Which lines of the items below contain the word "against"? Return each of them in full, counting only matches with the same capitalization.

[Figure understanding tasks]
..............................

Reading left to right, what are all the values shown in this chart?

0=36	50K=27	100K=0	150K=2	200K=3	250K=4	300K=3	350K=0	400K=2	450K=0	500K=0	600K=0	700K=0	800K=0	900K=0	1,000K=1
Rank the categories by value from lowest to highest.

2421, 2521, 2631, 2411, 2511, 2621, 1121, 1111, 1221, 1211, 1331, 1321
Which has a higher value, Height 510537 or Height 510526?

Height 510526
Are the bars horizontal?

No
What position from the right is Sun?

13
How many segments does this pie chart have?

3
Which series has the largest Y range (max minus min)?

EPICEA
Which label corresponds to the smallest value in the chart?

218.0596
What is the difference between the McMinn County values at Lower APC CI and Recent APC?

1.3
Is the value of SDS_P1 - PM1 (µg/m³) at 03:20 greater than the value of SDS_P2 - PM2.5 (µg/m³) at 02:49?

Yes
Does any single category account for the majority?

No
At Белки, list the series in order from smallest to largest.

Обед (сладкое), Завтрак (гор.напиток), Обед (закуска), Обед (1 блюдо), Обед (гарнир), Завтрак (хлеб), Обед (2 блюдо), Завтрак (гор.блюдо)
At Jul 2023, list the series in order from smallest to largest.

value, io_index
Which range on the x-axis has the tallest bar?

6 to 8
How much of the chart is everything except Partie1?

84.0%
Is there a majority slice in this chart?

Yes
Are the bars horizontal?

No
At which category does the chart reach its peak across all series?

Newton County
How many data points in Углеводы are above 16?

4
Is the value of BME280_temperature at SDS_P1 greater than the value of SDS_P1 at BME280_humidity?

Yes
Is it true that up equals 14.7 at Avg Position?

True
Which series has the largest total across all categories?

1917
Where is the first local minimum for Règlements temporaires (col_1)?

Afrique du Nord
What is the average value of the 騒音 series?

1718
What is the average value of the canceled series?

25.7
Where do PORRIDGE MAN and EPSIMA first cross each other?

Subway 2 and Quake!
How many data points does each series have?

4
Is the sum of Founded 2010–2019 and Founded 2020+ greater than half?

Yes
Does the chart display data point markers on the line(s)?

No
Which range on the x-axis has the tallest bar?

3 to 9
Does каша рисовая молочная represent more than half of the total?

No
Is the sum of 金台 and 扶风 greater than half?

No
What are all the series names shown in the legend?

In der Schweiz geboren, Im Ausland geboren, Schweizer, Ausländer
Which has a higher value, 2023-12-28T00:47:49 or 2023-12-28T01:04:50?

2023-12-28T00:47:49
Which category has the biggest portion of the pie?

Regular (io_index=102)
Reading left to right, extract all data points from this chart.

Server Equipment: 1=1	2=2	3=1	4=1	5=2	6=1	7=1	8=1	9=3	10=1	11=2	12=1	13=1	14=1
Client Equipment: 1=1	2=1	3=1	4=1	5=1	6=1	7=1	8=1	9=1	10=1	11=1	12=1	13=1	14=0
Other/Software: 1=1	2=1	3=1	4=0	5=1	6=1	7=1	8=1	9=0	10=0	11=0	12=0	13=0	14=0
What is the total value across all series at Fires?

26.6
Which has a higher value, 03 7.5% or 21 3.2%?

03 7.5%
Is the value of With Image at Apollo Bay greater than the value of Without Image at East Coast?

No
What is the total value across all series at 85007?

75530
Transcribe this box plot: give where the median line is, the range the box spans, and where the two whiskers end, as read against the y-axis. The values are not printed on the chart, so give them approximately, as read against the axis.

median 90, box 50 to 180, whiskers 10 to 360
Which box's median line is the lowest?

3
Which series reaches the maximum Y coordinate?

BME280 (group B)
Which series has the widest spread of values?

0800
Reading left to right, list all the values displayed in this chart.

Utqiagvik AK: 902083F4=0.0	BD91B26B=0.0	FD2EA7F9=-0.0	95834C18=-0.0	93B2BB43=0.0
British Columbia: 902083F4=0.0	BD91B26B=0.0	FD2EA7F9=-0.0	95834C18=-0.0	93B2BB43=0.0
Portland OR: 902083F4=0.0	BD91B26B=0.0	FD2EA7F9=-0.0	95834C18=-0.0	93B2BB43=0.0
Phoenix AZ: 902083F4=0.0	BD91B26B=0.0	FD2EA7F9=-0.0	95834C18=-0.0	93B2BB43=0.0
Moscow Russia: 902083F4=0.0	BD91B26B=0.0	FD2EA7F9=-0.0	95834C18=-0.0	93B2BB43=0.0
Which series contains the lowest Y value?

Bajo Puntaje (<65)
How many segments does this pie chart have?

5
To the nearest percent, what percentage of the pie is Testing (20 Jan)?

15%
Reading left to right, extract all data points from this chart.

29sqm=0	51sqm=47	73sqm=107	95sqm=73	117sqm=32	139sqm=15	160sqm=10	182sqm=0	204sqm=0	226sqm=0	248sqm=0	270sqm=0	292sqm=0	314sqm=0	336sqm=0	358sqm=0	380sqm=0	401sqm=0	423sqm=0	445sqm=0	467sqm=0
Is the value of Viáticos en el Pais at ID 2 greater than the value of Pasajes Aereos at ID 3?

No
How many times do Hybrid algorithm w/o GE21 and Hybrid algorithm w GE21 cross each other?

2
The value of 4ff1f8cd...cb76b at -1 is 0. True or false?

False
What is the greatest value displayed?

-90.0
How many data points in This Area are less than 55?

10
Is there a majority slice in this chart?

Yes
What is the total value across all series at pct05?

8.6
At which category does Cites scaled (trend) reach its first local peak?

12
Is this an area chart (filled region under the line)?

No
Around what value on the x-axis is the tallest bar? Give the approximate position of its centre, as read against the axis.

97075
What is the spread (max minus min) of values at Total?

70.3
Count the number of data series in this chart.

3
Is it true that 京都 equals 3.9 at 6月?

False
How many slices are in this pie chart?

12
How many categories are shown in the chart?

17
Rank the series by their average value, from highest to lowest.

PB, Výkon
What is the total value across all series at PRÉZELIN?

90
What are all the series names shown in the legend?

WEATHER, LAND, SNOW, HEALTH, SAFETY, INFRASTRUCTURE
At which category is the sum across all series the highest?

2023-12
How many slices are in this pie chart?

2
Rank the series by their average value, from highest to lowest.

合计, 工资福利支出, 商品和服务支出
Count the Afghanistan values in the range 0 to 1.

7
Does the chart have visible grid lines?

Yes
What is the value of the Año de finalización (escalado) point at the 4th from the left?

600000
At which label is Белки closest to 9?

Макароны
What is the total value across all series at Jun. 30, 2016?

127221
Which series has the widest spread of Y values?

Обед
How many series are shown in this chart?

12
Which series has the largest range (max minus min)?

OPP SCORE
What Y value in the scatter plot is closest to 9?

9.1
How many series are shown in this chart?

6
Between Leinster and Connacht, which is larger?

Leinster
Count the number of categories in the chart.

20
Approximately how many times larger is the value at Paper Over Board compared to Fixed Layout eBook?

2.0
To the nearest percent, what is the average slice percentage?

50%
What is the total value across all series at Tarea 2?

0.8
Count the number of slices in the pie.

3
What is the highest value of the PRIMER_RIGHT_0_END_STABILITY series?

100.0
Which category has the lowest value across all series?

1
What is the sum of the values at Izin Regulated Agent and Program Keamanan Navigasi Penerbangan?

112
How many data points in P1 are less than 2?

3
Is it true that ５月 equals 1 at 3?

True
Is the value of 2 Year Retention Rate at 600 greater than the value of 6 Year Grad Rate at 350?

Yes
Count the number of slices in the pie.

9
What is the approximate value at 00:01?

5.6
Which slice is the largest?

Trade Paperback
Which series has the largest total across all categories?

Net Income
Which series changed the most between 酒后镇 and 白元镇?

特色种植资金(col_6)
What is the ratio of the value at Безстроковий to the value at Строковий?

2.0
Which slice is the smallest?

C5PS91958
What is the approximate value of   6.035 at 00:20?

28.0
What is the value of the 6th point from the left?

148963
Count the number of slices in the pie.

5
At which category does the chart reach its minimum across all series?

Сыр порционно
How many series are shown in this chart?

..............................

_Answer to this task:_
Transcribe this box plot: give where the median line is, the range the box spans, and where the two whiskers end, as read against the y-axis. The values are not printed on the chart, so give them approximately, as read against the axis.
Around what value on the x-axis is the tallest bar? Give the approximate position of its centre, as read against the axis.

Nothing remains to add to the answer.